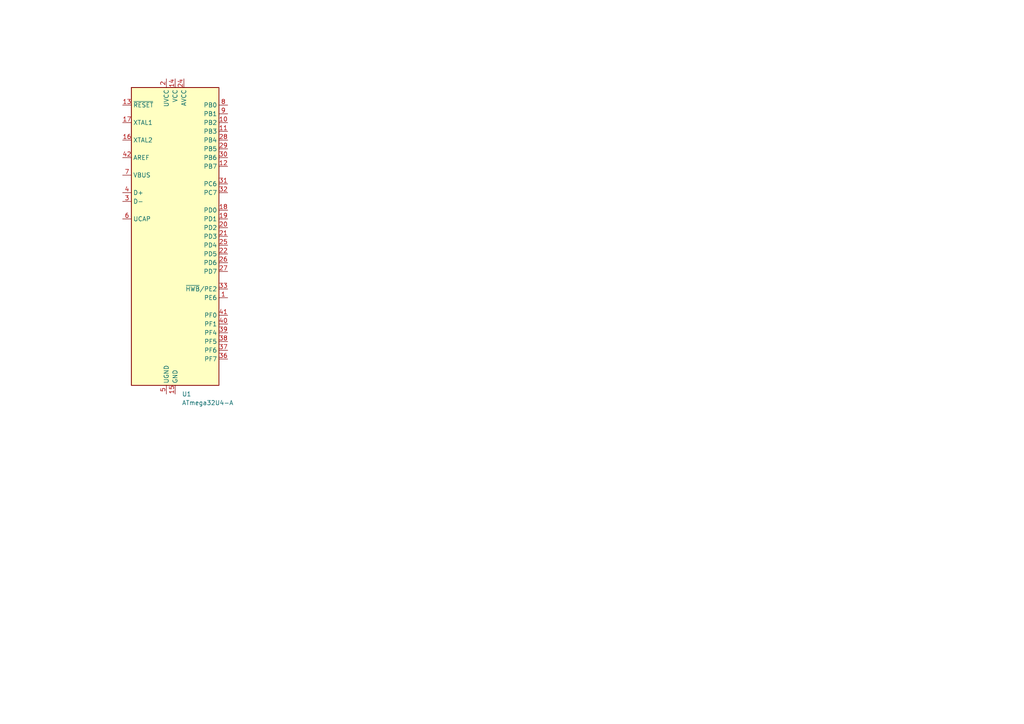
<source format=kicad_sch>
(kicad_sch (version 20230121) (generator eeschema)

  (uuid 38a1a9ff-9c00-4248-947e-eb94ab6d8a39)

  (paper "A4")

  


  (symbol (lib_id "MCU_Microchip_ATmega:ATmega32U4-A") (at 50.8 68.58 0) (unit 1)
    (in_bom yes) (on_board yes) (dnp no) (fields_autoplaced)
    (uuid 688ace6c-f172-40aa-9748-c3fa87cdbfbd)
    (property "Reference" "U1" (at 52.7559 114.3 0)
      (effects (font (size 1.27 1.27)) (justify left))
    )
    (property "Value" "ATmega32U4-A" (at 52.7559 116.84 0)
      (effects (font (size 1.27 1.27)) (justify left))
    )
    (property "Footprint" "Package_QFP:TQFP-44_10x10mm_P0.8mm" (at 50.8 68.58 0)
      (effects (font (size 1.27 1.27) italic) hide)
    )
    (property "Datasheet" "http://ww1.microchip.com/downloads/en/DeviceDoc/Atmel-7766-8-bit-AVR-ATmega16U4-32U4_Datasheet.pdf" (at 50.8 68.58 0)
      (effects (font (size 1.27 1.27)) hide)
    )
    (pin "1" (uuid bc1f5a30-cbf0-4e8a-b915-7e7d6e2e3c8d))
    (pin "10" (uuid d3e268ed-1e77-4e48-ab20-7cf12b572f5a))
    (pin "11" (uuid a16fd95c-e0f0-4713-861f-3ec9df12e702))
    (pin "12" (uuid 4c16f019-c310-4db4-9168-c0b2e4f7bfa8))
    (pin "13" (uuid 0ed7a9b4-b419-409b-a9e2-2d1b692da073))
    (pin "14" (uuid d7e779ee-9550-4d86-8a06-90b188cc6d23))
    (pin "15" (uuid 720e2a32-7f91-4e8b-9bc7-173411697cc3))
    (pin "16" (uuid f652b64d-7af4-4aab-9701-5560ef0f56a1))
    (pin "17" (uuid c8be1255-dd7f-461a-93dd-3d22c990fde2))
    (pin "18" (uuid 97f73f0d-dfd6-47ee-b8d3-4221f036c82d))
    (pin "19" (uuid 2615ed9c-ec0c-4c69-8998-e3f424543960))
    (pin "2" (uuid 8ef23a4c-899e-4c0c-89cc-fd9d5cbb3901))
    (pin "20" (uuid 0ad407ef-f086-43f7-bc08-c3bfce170459))
    (pin "21" (uuid 8cb284b2-7334-4c43-bc04-044e39de8309))
    (pin "22" (uuid f99687b1-7d73-478e-bc23-da1fe1d62a06))
    (pin "23" (uuid a1ed5ac6-6323-4045-aaac-32cfd425e750))
    (pin "24" (uuid 306ad636-c397-4b8f-bd88-3f4b75745a03))
    (pin "25" (uuid 749c0b3b-9749-4227-bac5-4cbbc8bda9e0))
    (pin "26" (uuid ca5d0ff9-c3eb-4b61-b85b-9c63128e1241))
    (pin "27" (uuid 71a0d18a-9e78-407a-bb6d-7a4efa070b49))
    (pin "28" (uuid 0540bf5f-10c4-4c76-8f3b-db48dd48b436))
    (pin "29" (uuid 260607a0-7d20-4527-84e7-bc1e17735e71))
    (pin "3" (uuid ec157605-43f5-4eb1-ae75-7cd7af6857ff))
    (pin "30" (uuid 1d111acd-2414-40d1-b661-d0dcb9f0bacc))
    (pin "31" (uuid 57823341-9dd5-4db4-b359-61582f872af2))
    (pin "32" (uuid 8f0d1e77-9131-4c51-b49d-70e83dd6dcb3))
    (pin "33" (uuid a26104a2-70ef-42c3-b013-03ec7115b635))
    (pin "34" (uuid b499da8f-5b9e-4e56-a2a2-b4c70e36d0d7))
    (pin "35" (uuid 7b7cbf97-e85f-4b96-b4b1-8a5255b63453))
    (pin "36" (uuid 31a6291d-258b-47db-8a39-5ed810071781))
    (pin "37" (uuid 92d480f6-281f-427e-856d-c4ab66276e5e))
    (pin "38" (uuid 72c60916-a4a2-4cc3-a7c7-62a1a4665566))
    (pin "39" (uuid 74de2b3d-868f-495f-b2c0-cfe7846fadb2))
    (pin "4" (uuid c785f6e7-6b77-4e7b-a9f8-0205e4eb1e42))
    (pin "40" (uuid feb083aa-0c6a-4647-a263-45996ac6c7c6))
    (pin "41" (uuid e3d35572-091b-4e9a-86e5-7b809e3d7b3b))
    (pin "42" (uuid f8e854ec-e876-4dc3-aaba-2be5b957c89a))
    (pin "43" (uuid bbcbd99c-0615-425c-a7e0-a12a6808db60))
    (pin "44" (uuid 3d2551a0-60cb-4de5-afce-148eccbd737c))
    (pin "5" (uuid b2a7cee9-f0d8-43ed-bf1c-2b31f94e4aed))
    (pin "6" (uuid f27cb8aa-2067-4edb-986b-8c9fc25e0a92))
    (pin "7" (uuid 85ca147f-e50a-4f19-a38d-a356b44f7f66))
    (pin "8" (uuid 89d1a420-3c50-4885-8192-e2da2cfb2bf2))
    (pin "9" (uuid 01312750-6075-4218-bbc9-5f1e9d464f51))
    (instances
      (project "popstar"
        (path "/38a1a9ff-9c00-4248-947e-eb94ab6d8a39"
          (reference "U1") (unit 1)
        )
      )
    )
  )

  (sheet_instances
    (path "/" (page "1"))
  )
)

</source>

Task statement: Exactly repeat the data above; the pictures do not belong in your copy.

Exercise result:
<source format=kicad_sch>
(kicad_sch (version 20230121) (generator eeschema)

  (uuid 38a1a9ff-9c00-4248-947e-eb94ab6d8a39)

  (paper "A4")

  


  (symbol (lib_id "MCU_Microchip_ATmega:ATmega32U4-A") (at 50.8 68.58 0) (unit 1)
    (in_bom yes) (on_board yes) (dnp no) (fields_autoplaced)
    (uuid 688ace6c-f172-40aa-9748-c3fa87cdbfbd)
    (property "Reference" "U1" (at 52.7559 114.3 0)
      (effects (font (size 1.27 1.27)) (justify left))
    )
    (property "Value" "ATmega32U4-A" (at 52.7559 116.84 0)
      (effects (font (size 1.27 1.27)) (justify left))
    )
    (property "Footprint" "Package_QFP:TQFP-44_10x10mm_P0.8mm" (at 50.8 68.58 0)
      (effects (font (size 1.27 1.27) italic) hide)
    )
    (property "Datasheet" "http://ww1.microchip.com/downloads/en/DeviceDoc/Atmel-7766-8-bit-AVR-ATmega16U4-32U4_Datasheet.pdf" (at 50.8 68.58 0)
      (effects (font (size 1.27 1.27)) hide)
    )
    (pin "1" (uuid bc1f5a30-cbf0-4e8a-b915-7e7d6e2e3c8d))
    (pin "10" (uuid d3e268ed-1e77-4e48-ab20-7cf12b572f5a))
    (pin "11" (uuid a16fd95c-e0f0-4713-861f-3ec9df12e702))
    (pin "12" (uuid 4c16f019-c310-4db4-9168-c0b2e4f7bfa8))
    (pin "13" (uuid 0ed7a9b4-b419-409b-a9e2-2d1b692da073))
    (pin "14" (uuid d7e779ee-9550-4d86-8a06-90b188cc6d23))
    (pin "15" (uuid 720e2a32-7f91-4e8b-9bc7-173411697cc3))
    (pin "16" (uuid f652b64d-7af4-4aab-9701-5560ef0f56a1))
    (pin "17" (uuid c8be1255-dd7f-461a-93dd-3d22c990fde2))
    (pin "18" (uuid 97f73f0d-dfd6-47ee-b8d3-4221f036c82d))
    (pin "19" (uuid 2615ed9c-ec0c-4c69-8998-e3f424543960))
    (pin "2" (uuid 8ef23a4c-899e-4c0c-89cc-fd9d5cbb3901))
    (pin "20" (uuid 0ad407ef-f086-43f7-bc08-c3bfce170459))
    (pin "21" (uuid 8cb284b2-7334-4c43-bc04-044e39de8309))
    (pin "22" (uuid f99687b1-7d73-478e-bc23-da1fe1d62a06))
    (pin "23" (uuid a1ed5ac6-6323-4045-aaac-32cfd425e750))
    (pin "24" (uuid 306ad636-c397-4b8f-bd88-3f4b75745a03))
    (pin "25" (uuid 749c0b3b-9749-4227-bac5-4cbbc8bda9e0))
    (pin "26" (uuid ca5d0ff9-c3eb-4b61-b85b-9c63128e1241))
    (pin "27" (uuid 71a0d18a-9e78-407a-bb6d-7a4efa070b49))
    (pin "28" (uuid 0540bf5f-10c4-4c76-8f3b-db48dd48b436))
    (pin "29" (uuid 260607a0-7d20-4527-84e7-bc1e17735e71))
    (pin "3" (uuid ec157605-43f5-4eb1-ae75-7cd7af6857ff))
    (pin "30" (uuid 1d111acd-2414-40d1-b661-d0dcb9f0bacc))
    (pin "31" (uuid 57823341-9dd5-4db4-b359-61582f872af2))
    (pin "32" (uuid 8f0d1e77-9131-4c51-b49d-70e83dd6dcb3))
    (pin "33" (uuid a26104a2-70ef-42c3-b013-03ec7115b635))
    (pin "34" (uuid b499da8f-5b9e-4e56-a2a2-b4c70e36d0d7))
    (pin "35" (uuid 7b7cbf97-e85f-4b96-b4b1-8a5255b63453))
    (pin "36" (uuid 31a6291d-258b-47db-8a39-5ed810071781))
    (pin "37" (uuid 92d480f6-281f-427e-856d-c4ab66276e5e))
    (pin "38" (uuid 72c60916-a4a2-4cc3-a7c7-62a1a4665566))
    (pin "39" (uuid 74de2b3d-868f-495f-b2c0-cfe7846fadb2))
    (pin "4" (uuid c785f6e7-6b77-4e7b-a9f8-0205e4eb1e42))
    (pin "40" (uuid feb083aa-0c6a-4647-a263-45996ac6c7c6))
    (pin "41" (uuid e3d35572-091b-4e9a-86e5-7b809e3d7b3b))
    (pin "42" (uuid f8e854ec-e876-4dc3-aaba-2be5b957c89a))
    (pin "43" (uuid bbcbd99c-0615-425c-a7e0-a12a6808db60))
    (pin "44" (uuid 3d2551a0-60cb-4de5-afce-148eccbd737c))
    (pin "5" (uuid b2a7cee9-f0d8-43ed-bf1c-2b31f94e4aed))
    (pin "6" (uuid f27cb8aa-2067-4edb-986b-8c9fc25e0a92))
    (pin "7" (uuid 85ca147f-e50a-4f19-a38d-a356b44f7f66))
    (pin "8" (uuid 89d1a420-3c50-4885-8192-e2da2cfb2bf2))
    (pin "9" (uuid 01312750-6075-4218-bbc9-5f1e9d464f51))
    (instances
      (project "popstar"
        (path "/38a1a9ff-9c00-4248-947e-eb94ab6d8a39"
          (reference "U1") (unit 1)
        )
      )
    )
  )

  (sheet_instances
    (path "/" (page "1"))
  )
)

</source>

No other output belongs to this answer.